Seven million Christian pilgrims visit Lourdes each year in search of its healing properties and solace that it offers. Sadly there are just too many commercial aspects now to this extraordinary spectacle at the side of the Gave de Pau river. St Bernadette Soubirous could not possibly have known that her apparitions of the Virgin Mary back in 1858 would have had quite such an impact on the world's Christian community or the economy of South West France!

Saint Marie-Bernarde Soubirous (7 January 1844 – 16 April 1879) was a miller's daughter born in Lourdes. From 11 February to 16 July 1858, she reported 18 apparitions of "a small young lady" who asked for a chapel to be built at a specific site in Lourdes.

Despite initial scepticism from the Catholic Church, these claims were eventually declared to be worthy of belief after a canonical investigation, and the apparition is known as Our Lady of Lourdes.

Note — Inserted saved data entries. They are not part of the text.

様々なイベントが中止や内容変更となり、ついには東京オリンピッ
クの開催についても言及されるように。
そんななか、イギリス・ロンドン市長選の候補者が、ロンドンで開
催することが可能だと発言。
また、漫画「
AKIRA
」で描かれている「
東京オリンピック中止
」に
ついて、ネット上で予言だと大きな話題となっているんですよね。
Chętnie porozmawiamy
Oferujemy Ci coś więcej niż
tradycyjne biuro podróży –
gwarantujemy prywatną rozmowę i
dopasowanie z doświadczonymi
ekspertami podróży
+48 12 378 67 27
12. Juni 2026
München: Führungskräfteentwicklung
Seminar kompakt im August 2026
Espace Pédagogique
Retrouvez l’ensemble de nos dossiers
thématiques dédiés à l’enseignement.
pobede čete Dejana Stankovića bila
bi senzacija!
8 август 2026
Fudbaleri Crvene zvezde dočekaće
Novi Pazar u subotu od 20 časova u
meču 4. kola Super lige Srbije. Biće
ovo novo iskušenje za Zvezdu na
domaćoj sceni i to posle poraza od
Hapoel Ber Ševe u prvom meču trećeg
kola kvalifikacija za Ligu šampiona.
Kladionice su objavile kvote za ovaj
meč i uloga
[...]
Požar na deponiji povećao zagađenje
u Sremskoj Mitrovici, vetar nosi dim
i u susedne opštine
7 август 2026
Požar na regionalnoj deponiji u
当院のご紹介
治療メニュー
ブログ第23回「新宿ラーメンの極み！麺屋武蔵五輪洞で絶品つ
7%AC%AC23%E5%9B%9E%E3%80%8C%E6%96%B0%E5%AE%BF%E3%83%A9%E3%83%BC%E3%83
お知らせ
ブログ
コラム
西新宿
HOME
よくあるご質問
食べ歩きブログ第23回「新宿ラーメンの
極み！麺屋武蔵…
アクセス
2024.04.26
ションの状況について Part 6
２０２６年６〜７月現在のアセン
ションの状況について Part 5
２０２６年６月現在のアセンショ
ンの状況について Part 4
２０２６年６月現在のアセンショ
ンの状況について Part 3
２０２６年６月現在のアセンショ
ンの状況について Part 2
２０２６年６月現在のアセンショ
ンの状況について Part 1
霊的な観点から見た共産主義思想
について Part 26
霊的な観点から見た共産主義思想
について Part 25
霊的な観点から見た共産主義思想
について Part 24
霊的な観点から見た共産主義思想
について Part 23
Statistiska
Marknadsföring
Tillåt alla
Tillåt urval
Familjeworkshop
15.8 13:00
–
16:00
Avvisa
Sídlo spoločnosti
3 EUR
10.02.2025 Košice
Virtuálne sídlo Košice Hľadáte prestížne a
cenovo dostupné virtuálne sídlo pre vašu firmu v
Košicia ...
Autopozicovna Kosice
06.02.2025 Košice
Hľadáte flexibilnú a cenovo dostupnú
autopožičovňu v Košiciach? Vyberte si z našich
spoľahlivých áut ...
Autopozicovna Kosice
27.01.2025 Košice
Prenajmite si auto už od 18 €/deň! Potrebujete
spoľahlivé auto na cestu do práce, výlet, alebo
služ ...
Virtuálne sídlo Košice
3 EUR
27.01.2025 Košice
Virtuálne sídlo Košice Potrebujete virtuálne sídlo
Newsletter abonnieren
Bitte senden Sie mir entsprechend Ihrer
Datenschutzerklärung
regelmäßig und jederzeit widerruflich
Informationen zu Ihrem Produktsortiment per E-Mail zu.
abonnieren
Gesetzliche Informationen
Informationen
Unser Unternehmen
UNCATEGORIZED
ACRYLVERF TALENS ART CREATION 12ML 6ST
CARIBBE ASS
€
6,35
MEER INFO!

Since her death, Bernadette's body has apparently remained internally incorrupt, but her body is not without blemish; during her third exhumation in 1925, the firm of Pierre Imans made light wax coverings for her face and her hands due to the discoloration that her skin has undergone. These masks were placed on her face and hands before she was moved to her crystal reliquary in June 1925.

On 8 December 1933, she was canonized as a saint by the Catholic Church; her Feast Day is celebrated on 16 April. She is considered a Christian mystic.